Determine the number of spanning trees of the following graphs:

#### Variant

\(C_m \oplus_e C_n\) (merge along an edge)

#### Solution

We divide the spanning trees into two groups: those containing the edge \( e \) and the others.

In the first group it is then necessary to build the spanning tree of \( C_m \) from the remaining \( m-1 \) edges of the cycle, which can be done in \( m-1 \) ways. The same argument holds for \( C_n \).

The spanning trees in the second group correspond to the spanning trees of \( (C_m \oplus_e C_n) -e = C_ {m + n-2} \).

#### Answer

The graph \(C_m \oplus_e C_n\) has \((m-1)(n-1) + m+n-2\) spanning trees.

#### Variant

\(C_m \oplus_e K_n\)

#### Hint

Use the fact that there are \( 2n ^ {n-3} \) spaning trees of \( K_n \) with an prescribed edge \( e \).

#### Solution

Each spanning tree of \( K_n \) can be extended in \( m-1 \) in ways on a spanning tree of the whole graph.

It remains to determine the number of spanning trees \( T \), whose intersection with \( K_n \) is disconnected, i.e. it has two components. (These spanning trees necessarily contain \( m-1 \) edges from \( C_m \), all except \( e \).)

If we add the edge \( e \) to \( T \cap K_n \), we get a spanning tree of \( K_n \) again.
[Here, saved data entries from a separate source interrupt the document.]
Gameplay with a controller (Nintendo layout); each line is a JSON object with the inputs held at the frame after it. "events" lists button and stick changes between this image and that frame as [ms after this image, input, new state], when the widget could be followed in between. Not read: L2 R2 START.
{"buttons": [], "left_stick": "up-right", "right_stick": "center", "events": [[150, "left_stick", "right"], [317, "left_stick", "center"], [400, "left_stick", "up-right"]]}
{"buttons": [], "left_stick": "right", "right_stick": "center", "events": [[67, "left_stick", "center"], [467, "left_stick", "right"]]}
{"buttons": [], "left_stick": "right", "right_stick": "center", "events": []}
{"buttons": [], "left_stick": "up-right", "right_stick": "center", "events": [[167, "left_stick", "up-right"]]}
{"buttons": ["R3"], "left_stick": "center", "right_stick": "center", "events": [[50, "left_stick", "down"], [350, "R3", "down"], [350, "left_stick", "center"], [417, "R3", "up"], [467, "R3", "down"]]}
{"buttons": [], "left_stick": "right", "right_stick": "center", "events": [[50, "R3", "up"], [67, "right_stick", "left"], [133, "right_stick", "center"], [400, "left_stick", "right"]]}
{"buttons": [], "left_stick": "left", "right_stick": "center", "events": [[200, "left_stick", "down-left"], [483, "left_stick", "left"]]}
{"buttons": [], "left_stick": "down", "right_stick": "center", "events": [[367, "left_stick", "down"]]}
So they are as many as the spanning trees of \( K_n \) containing a fixed edge \( e \).

#### Answer

The graph \(C_m \oplus_e K_n\) has \(n^{n-2}(m-1)+2n^{n-3}\) spanning trees.

#### Variant

\(K_m \oplus_e K_n\)

#### Answer

The graph \(K_m \oplus_e K_n\) has \(2m^{m-3}n^{n-3}(m+n-2)\) spanning trees.

#### Variant

\(K_n \div e\) (subdivide one edge)

#### Answer

The graph \(K_n \div e\) has \((2n-2)n^{n-3}\) spanning trees.

#### Variant

\(K_n \div E\) (subdivide all edges)

#### Answer

The graph \(K_n \div E\) has \(n^{n-2}2^{{n \choose 2}-(n-1)}\) spanning trees.

#### Variant

\(2K_n\) (duplicate all edges in parallel)

#### Answer

The graf \(2K_n\) has \(n^{n-2}2^{(n-1)}\) spanning trees.

#### Variant

\(K_{m,n}\)

#### Hint

Adjust the proof using the incremental building methd or calculate the number of spanning trees by determinants.

#### Solution

Let \( A \) be the class of the bipartition of \( K_{m, n} \) with \( m \) vertices and \( B \) the remaining.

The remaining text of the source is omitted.